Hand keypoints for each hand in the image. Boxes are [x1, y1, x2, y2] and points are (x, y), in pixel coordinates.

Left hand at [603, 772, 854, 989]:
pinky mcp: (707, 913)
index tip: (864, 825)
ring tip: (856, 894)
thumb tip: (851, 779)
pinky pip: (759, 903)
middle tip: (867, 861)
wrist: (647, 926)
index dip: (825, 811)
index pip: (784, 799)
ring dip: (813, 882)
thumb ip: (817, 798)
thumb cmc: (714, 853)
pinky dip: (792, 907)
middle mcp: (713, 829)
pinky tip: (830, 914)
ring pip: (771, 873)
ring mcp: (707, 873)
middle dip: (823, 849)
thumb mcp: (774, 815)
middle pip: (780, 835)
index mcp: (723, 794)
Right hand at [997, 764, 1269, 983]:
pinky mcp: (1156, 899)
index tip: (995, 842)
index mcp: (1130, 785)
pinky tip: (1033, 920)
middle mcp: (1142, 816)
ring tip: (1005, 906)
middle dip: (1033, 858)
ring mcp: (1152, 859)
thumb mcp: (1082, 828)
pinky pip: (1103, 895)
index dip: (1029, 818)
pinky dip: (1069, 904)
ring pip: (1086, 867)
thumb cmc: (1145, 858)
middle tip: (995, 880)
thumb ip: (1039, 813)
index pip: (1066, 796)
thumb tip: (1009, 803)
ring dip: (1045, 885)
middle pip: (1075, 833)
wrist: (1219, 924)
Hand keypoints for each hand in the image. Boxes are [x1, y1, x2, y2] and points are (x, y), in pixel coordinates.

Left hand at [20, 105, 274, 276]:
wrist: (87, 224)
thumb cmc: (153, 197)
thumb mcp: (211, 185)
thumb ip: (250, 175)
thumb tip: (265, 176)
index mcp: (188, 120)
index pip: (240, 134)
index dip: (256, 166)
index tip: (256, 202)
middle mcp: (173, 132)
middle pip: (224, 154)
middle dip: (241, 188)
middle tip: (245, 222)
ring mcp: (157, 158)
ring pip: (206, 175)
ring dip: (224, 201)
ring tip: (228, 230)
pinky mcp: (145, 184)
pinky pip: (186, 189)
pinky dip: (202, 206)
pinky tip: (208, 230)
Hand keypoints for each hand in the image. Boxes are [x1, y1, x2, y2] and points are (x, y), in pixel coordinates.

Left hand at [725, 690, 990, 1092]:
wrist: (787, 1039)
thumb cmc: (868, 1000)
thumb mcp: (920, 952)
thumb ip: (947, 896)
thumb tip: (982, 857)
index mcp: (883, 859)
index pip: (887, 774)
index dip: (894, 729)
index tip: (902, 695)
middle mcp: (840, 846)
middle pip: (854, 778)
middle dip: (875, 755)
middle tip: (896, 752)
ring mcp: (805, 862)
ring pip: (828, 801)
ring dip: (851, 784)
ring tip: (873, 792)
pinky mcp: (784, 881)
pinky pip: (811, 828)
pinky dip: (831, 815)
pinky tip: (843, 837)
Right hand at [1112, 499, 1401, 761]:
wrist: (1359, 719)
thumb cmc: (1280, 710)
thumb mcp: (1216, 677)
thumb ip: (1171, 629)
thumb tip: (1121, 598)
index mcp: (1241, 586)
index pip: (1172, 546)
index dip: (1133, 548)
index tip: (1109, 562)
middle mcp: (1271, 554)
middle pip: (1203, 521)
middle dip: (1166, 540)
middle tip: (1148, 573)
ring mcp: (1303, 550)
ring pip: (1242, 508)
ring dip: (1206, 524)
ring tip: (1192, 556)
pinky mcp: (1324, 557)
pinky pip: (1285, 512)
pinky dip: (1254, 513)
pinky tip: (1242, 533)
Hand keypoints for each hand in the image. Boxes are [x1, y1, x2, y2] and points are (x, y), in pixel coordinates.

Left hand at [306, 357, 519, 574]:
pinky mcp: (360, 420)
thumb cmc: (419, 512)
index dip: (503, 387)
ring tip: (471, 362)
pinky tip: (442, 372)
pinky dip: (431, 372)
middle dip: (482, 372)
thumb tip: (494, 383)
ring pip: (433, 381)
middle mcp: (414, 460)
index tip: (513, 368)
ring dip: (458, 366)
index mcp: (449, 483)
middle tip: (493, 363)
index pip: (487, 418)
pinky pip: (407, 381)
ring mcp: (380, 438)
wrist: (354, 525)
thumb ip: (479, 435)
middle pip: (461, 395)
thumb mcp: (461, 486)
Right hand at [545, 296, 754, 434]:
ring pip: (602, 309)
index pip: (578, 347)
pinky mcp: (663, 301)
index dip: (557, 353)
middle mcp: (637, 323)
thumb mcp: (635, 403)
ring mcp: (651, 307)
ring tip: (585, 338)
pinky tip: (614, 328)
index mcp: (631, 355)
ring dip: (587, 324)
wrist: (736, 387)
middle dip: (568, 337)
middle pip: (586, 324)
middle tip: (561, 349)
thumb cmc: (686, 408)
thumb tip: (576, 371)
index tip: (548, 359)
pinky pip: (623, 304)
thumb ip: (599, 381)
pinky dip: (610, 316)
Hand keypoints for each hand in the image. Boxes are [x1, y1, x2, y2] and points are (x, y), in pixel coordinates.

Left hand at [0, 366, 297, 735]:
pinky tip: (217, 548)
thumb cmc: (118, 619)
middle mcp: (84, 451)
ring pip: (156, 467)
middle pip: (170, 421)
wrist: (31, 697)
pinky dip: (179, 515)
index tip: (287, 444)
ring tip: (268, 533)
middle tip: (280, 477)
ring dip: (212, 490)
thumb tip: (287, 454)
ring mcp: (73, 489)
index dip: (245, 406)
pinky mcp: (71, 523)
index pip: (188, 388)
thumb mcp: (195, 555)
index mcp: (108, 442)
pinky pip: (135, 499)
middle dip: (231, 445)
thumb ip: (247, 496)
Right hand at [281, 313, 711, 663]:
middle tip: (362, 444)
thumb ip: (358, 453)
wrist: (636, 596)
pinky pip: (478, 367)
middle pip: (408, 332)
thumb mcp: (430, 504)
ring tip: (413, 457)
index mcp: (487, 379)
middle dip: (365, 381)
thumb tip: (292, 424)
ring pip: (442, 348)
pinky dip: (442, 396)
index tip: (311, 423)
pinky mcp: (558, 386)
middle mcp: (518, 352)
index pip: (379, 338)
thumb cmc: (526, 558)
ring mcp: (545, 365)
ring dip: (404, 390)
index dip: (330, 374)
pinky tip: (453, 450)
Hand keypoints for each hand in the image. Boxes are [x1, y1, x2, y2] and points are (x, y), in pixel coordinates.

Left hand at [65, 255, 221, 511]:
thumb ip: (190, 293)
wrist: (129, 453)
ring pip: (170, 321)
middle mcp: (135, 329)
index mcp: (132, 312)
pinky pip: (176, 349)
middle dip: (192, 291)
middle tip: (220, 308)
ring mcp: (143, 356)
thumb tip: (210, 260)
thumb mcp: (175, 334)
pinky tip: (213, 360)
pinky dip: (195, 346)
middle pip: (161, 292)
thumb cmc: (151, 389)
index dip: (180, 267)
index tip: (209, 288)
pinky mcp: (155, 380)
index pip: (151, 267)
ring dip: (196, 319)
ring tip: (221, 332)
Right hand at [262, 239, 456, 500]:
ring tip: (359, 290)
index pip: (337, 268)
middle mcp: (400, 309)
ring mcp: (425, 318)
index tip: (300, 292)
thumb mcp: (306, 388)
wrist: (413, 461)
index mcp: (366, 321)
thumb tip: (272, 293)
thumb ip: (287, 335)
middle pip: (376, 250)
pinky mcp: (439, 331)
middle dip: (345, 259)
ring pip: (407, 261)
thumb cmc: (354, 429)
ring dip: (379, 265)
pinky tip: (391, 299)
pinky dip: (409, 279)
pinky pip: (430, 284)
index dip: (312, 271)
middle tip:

__WORK INSTRUCTIONS__
The lines above from the one containing "pinky dip: (831, 815)" through the one containing "pinky tip: (1242, 533)" are to be set down exactly, and no others.

__RESPONSE BOX__
pinky dip: (831, 815)
pinky tip: (843, 837)
Right hand at [1112, 499, 1401, 761]:
wrist: (1359, 719)
thumb cmc: (1280, 710)
thumb mcp: (1216, 677)
thumb ip: (1171, 629)
thumb tip: (1121, 598)
index mcp: (1241, 586)
index pip: (1172, 546)
index dip: (1133, 548)
index tip: (1109, 562)
middle mcp: (1271, 554)
middle pip: (1203, 521)
middle dip: (1166, 540)
middle tip: (1148, 573)
ring mcp: (1303, 550)
ring pip: (1242, 508)
ring dip: (1206, 524)
ring tip: (1192, 556)
pinky mcp: (1324, 557)
pinky pip: (1285, 512)
pinky dip: (1254, 513)
pinky tip: (1242, 533)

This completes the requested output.